Supervisor Lawson-Remer’s policy, if passed by the San Diego County Board of Supervisors, on Tuesday, September 24, 2024 and implemented will:  

  • Initiate a critical dialogue within our community about the behavioral health challenges and unmet needs;

  • leveraging data, quantify optimal service levels;  

  • identify service needs and gaps for youth care and treatment; 

  • Establish a long-term, comprehensive plan to ensure the strategic investment of resources to help young people; 

  • ensure our County has the workforce, infrastructure, and service capacity to support the mental and emotional well-being of kids;

  • Find methods to optimize payments for all payers that hold Medi-Cal products to support the implementation of these actions. 

Healthcare experts, providers, and advocates who serve kids support this policy. They are the people in the trenches every day helping kids with their behavioral health.  

“As a pediatrician and child psychiatrist, I know first-hand how identifying a mental health issue early and providing timely support and treatment can positively change the trajectory for a young person,” said Anne Bird, M.D., Medical Program Director of Behavioral Health Integration at Rady Children’s Hospital-San Diego. “Yet families frequently face substantial barriers to receiving the care they need, including long wait times and a shortage of qualified mental health specialists. Finding ways to advance San Diego County’s behavioral health system, particularly around early identification and early intervention, for our children and youth represents an important and critically needed step forward.”  

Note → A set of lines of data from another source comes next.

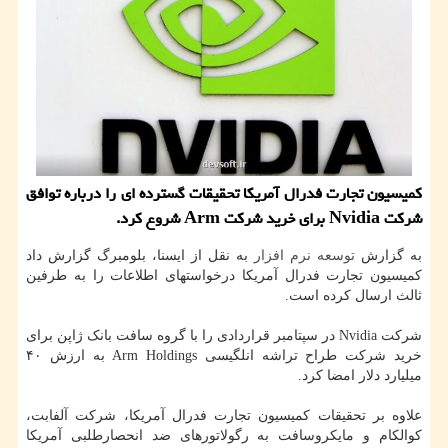
کمیسیون تجارت فدرال آمریکا تحقیقات گسترده ای را درباره توافق
شرکت Nvidia برای خرید شرکت Arm شروع کرد.
به گزارش
توسعه
نرم افزار
به نقل از ایسنا، بلومبرگ گزارش داد
کمیسیون تجارت فدرال آمریکا درخواستهای اطلاعات را به طرفین
ثالث ارسال کرده است.
شرکت Nvidia در سپتامبر قراردادی را با گروه سافت بانک ژاپن برای
خرید شرکت طراح تراشه انلگیسی Arm Holdings به ارزش ۴۰
میلیارد دلار امضا کرد.
علاوه بر تحقیقات کمیسیون تجارت فدرال آمریکا، شرکت آلفابت،
کوالکام و مایکروسافت به رگولاتورهای ضد انحصارطلبی آمریکا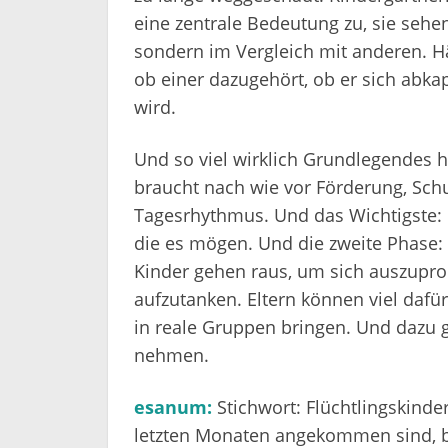
eine zentrale Bedeutung zu, sie sehen 
sondern im Vergleich mit anderen. Hä
ob einer dazugehört, ob er sich abk
wird.
Und so viel wirklich Grundlegendes ha
braucht nach wie vor Förderung, Sch
Tagesrhythmus. Und das Wichtigste: 
die es mögen. Und die zweite Phase:
Kinder gehen raus, um sich auszupr
aufzutanken. Eltern können viel dafür
in reale Gruppen bringen. Und dazu g
nehmen.
esanum:
Stichwort: Flüchtlingskinder
letzten Monaten angekommen sind, b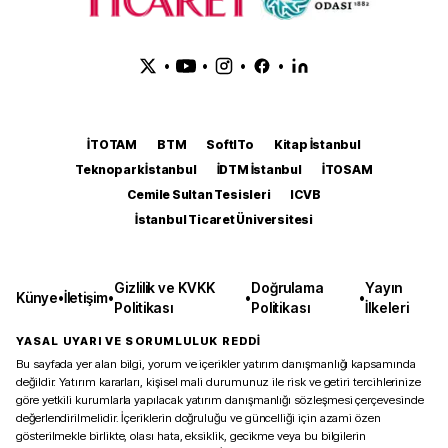
•
•
•
•
İTOTAM
BTM
SoftITo
Kitap İstanbul
Teknopark İstanbul
İDTM İstanbul
İTOSAM
Cemile Sultan Tesisleri
ICVB
İstanbul Ticaret Üniversitesi
Gizlilik ve KVKK
Doğrulama
Yayın
Künye
•
İletişim
•
•
•
Politikası
Politikası
İlkeleri
YASAL UYARI VE SORUMLULUK REDDİ
Bu sayfada yer alan bilgi, yorum ve içerikler yatırım danışmanlığı kapsamında
değildir. Yatırım kararları, kişisel mali durumunuz ile risk ve getiri tercihlerinize
göre yetkili kurumlarla yapılacak yatırım danışmanlığı sözleşmesi çerçevesinde
değerlendirilmelidir. İçeriklerin doğruluğu ve güncelliği için azami özen
gösterilmekle birlikte, olası hata, eksiklik, gecikme veya bu bilgilerin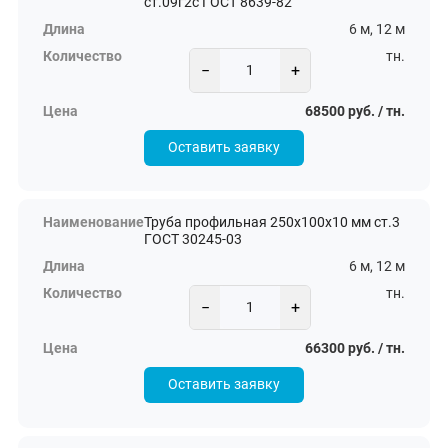
ст.09г2с ГОСТ 8639-82
6 м, 12 м
тн.
−
+
68500 руб. / тн.
Оставить заявку
Труба профильная 250х100х10 мм ст.3
ГОСТ 30245-03
6 м, 12 м
тн.
−
+
66300 руб. / тн.
Оставить заявку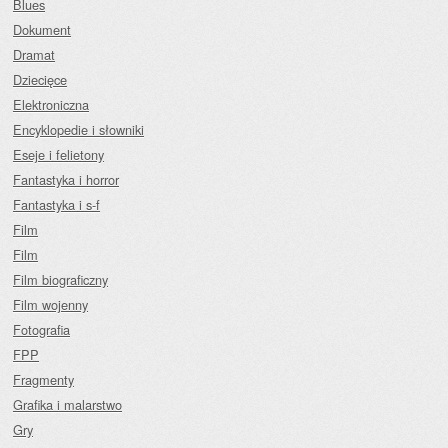
Blues
Dokument
Dramat
Dziecięce
Elektroniczna
Encyklopedie i słowniki
Eseje i felietony
Fantastyka i horror
Fantastyka i s-f
Film
Film
Film biograficzny
Film wojenny
Fotografia
FPP
Fragmenty
Grafika i malarstwo
Gry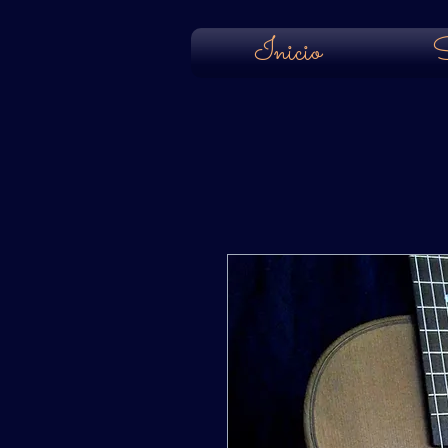
Inicio
S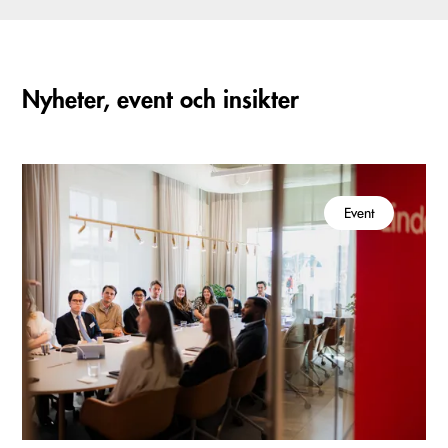
Nyheter, event och insikter
Event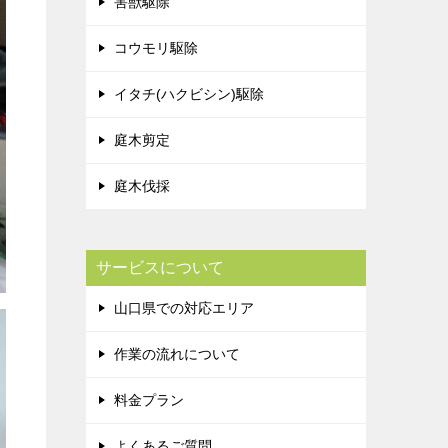
害獣駆除
コウモリ駆除
イタチ(ハクビシン)駆除
庭木剪定
庭木伐採
サービスについて
山口県での対応エリア
作業の流れについて
料金プラン
よくあるご質問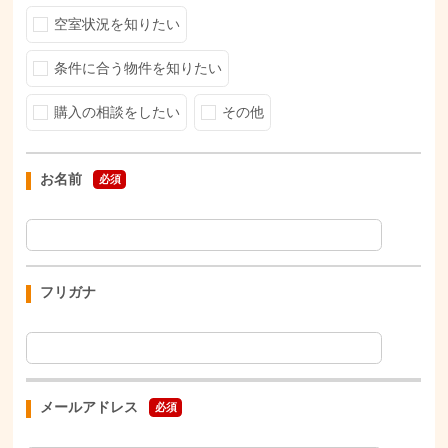
空室状況を知りたい
条件に合う物件を知りたい
購入の相談をしたい
その他
お名前
必須
フリガナ
メールアドレス
必須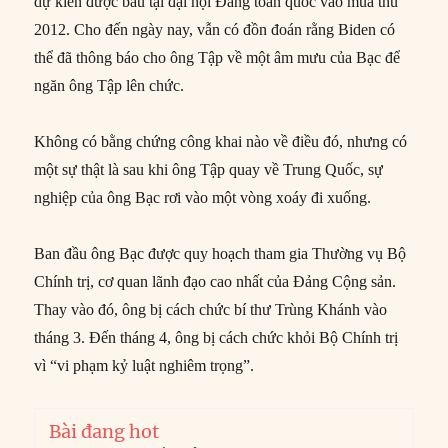
dự kiến được bầu tại đại hội Đảng toàn quốc vào mùa thu
2012. Cho đến ngày nay, vẫn có đồn đoán rằng Biden có
thể đã thông báo cho ông Tập về một âm mưu của Bạc để
ngăn ông Tập lên chức.
Không có bằng chứng công khai nào về điều đó, nhưng có
một sự thật là sau khi ông Tập quay về Trung Quốc, sự
nghiệp của ông Bạc rơi vào một vòng xoáy đi xuống.
Ban đầu ông Bạc được quy hoạch tham gia Thường vụ Bộ
Chính trị, cơ quan lãnh đạo cao nhất của Đảng Cộng sản.
Thay vào đó, ông bị cách chức bí thư Trùng Khánh vào
tháng 3. Đến tháng 4, ông bị cách chức khỏi Bộ Chính trị
vì “vi phạm kỷ luật nghiêm trọng”.
Bài đang hot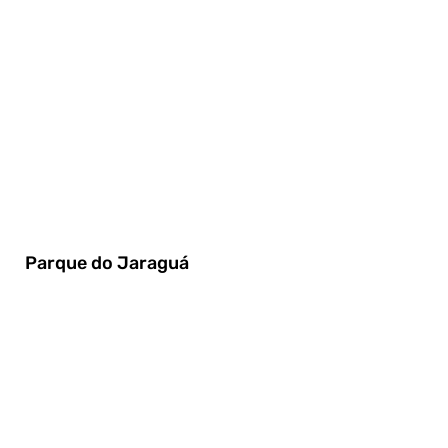
Parque do Jaraguá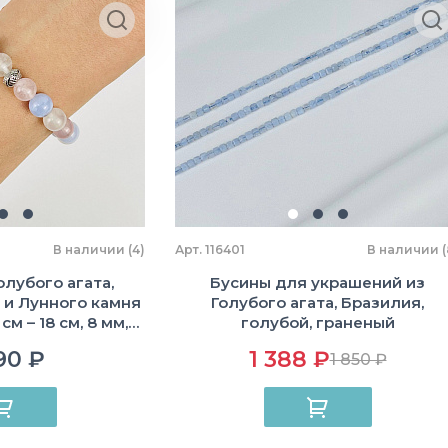
В наличии (4)
Арт. 116401
В наличии (
олубого агата,
Бусины для украшений из
 и Лунного камня
Голубого агата, Бразилия,
см – 18 см, 8 мм,
голубой, граненый
 Бразилия
90 ₽
1 388 ₽
1 850 ₽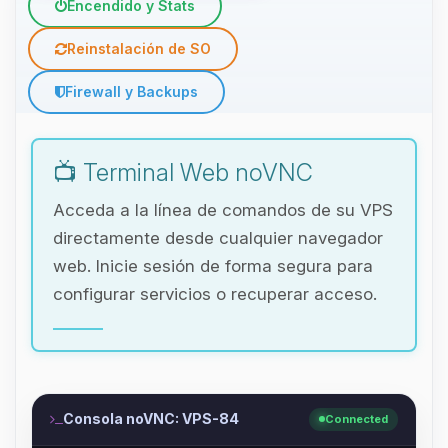
Encendido y Stats
Reinstalación de SO
Firewall y Backups
📺 Terminal Web noVNC
Acceda a la línea de comandos de su VPS
directamente desde cualquier navegador
web. Inicie sesión de forma segura para
configurar servicios o recuperar acceso.
Consola noVNC: VPS-84
Connected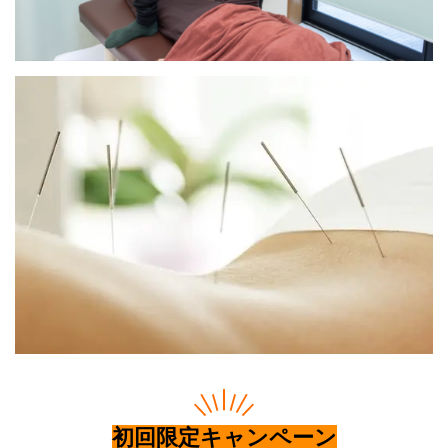
初回限定キャンペーン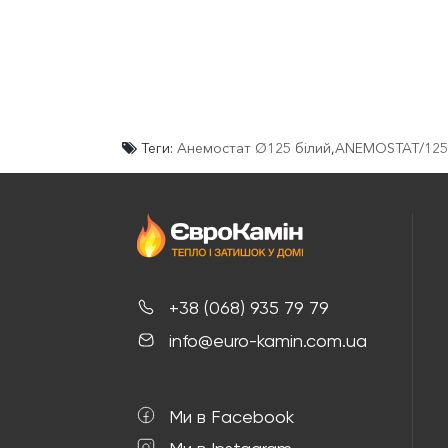
Теги:
Анемостат Ø125 білий
,
ANEMOSTAT/125
+38 (068) 935 79 79
info@euro-kamin.com.ua
Ми в Facebook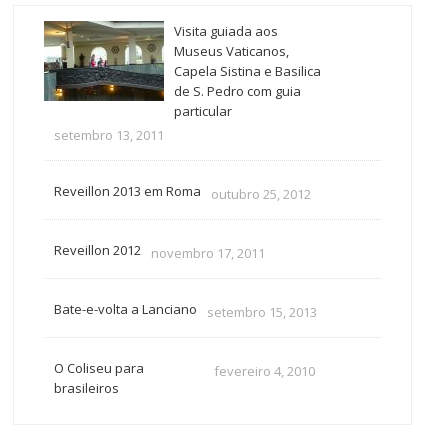
Visita guiada aos
Museus Vaticanos,
Capela Sistina e Basilica
de S. Pedro com guia
particular
setembro 13, 2011
Reveillon 2013 em Roma
outubro 25, 2012
Reveillon 2012
novembro 17, 2011
Bate-e-volta a Lanciano
setembro 15, 2013
O Coliseu para
fevereiro 4, 2010
brasileiros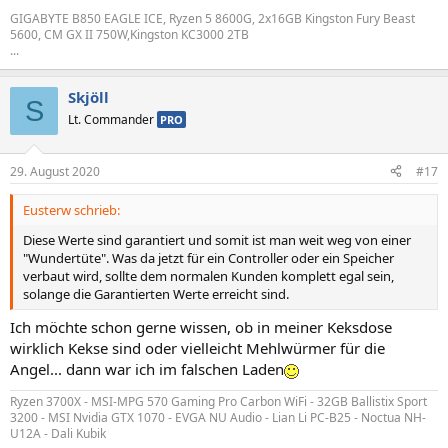
GIGABYTE B850 EAGLE ICE, Ryzen 5 8600G, 2x16GB Kingston Fury Beast
5600, CM GX II 750W,Kingston KC3000 2TB
...
Skjöll
S
Lt. Commander
PRO
29. August 2020
#17
Eusterw schrieb:
Diese Werte sind garantiert und somit ist man weit weg von einer
"Wundertüte". Was da jetzt für ein Controller oder ein Speicher
verbaut wird, sollte dem normalen Kunden komplett egal sein,
solange die Garantierten Werte erreicht sind.
Ich möchte schon gerne wissen, ob in meiner Keksdose
wirklich Kekse sind oder vielleicht Mehlwürmer für die
Angel... dann war ich im falschen Laden
Ryzen 3700X - MSI-MPG 570 Gaming Pro Carbon WiFi - 32GB Ballistix Sport
3200 - MSI Nvidia GTX 1070 - EVGA NU Audio - Lian Li PC-B25 - Noctua NH-
U12A - Dali Kubik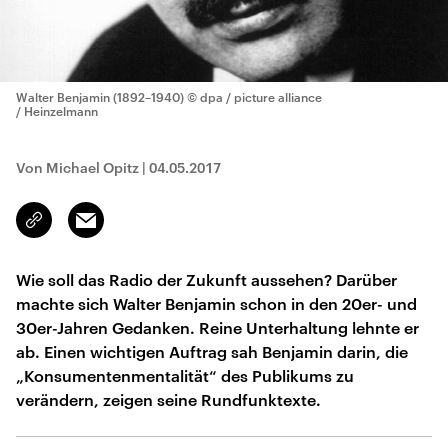
Walter Benjamin (1892–1940)
© dpa / picture alliance
/ Heinzelmann
Von Michael Opitz
|
04.05.2017
Email
Link
kopieren/teilen
Wie soll das Radio der Zukunft aussehen? Darüber
machte sich Walter Benjamin schon in den 20er- und
30er-Jahren Gedanken. Reine Unterhaltung lehnte er
ab. Einen wichtigen Auftrag sah Benjamin darin, die
„Konsumentenmentalität“ des Publikums zu
verändern, zeigen seine Rundfunktexte.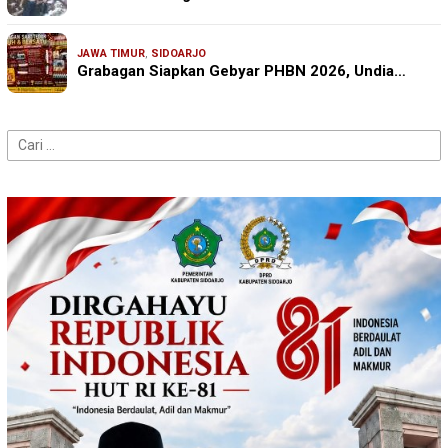
JAWA TIMUR
,
SIDOARJO
Grabagan Siapkan Gebyar PHBN 2026, Undia…
Cari
untuk: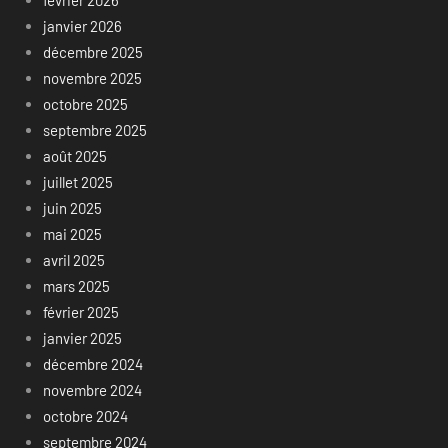
janvier 2026
décembre 2025
novembre 2025
octobre 2025
septembre 2025
août 2025
juillet 2025
juin 2025
mai 2025
avril 2025
mars 2025
février 2025
janvier 2025
décembre 2024
novembre 2024
octobre 2024
septembre 2024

“As the County's oldest provider of children's behavioral health services, we at SDCC are deeply concerned that resources and workforce are not keeping up with the significant and growing behavioral health needs in our community for children and families,” said Cheryl Rode, Vice President Clinical Operations, San Diego Center for Children. “We appreciate and support the efforts of Supervisor Lawson-Remer to ask the Board to explore how our public and private institutions can better work together to address this challenge.” 

If Supervisor Lawson-Remer’s policy passes, families will have greater access to providers of all sizes – it's about providing options that work for the kids. 

“Early identification and intervention in mental health issues can prevent more serious problems from developing. There is an urgent need and opportunity to build more capacity to detect and treat signs of mental health distress upstream before they escalate,” said Marlon Morgan, Founder and CEO, Wellness Together. “Supervisor Lawson-Remer’s Children and Youth Behavioral Health Continuum Framework proposal will support all stakeholders working together to more efficiently meet the overwhelming need for effective and accessible youth mental health services.”

Parents also see value in the policy. The lack of easily accessible mental health and addiction treatment resources for kids is constantly being battered by parents.  

Kristina Halmai-Gillan, LMFT Director of Service Innovation for YMCA San Diego, and a District 3 parent spoke about her experience as a community-based clinician advocating for prevention, early intervention, and innovative treatment strategies to support children’s mental-emotional well-being. Children’s mental health deserves a robust continuum of care and a cross-disciplinary response. The Children and Youth Behavioral Health Continuum Framework is the best way forward and the time to act is now, children’s lives depend on it.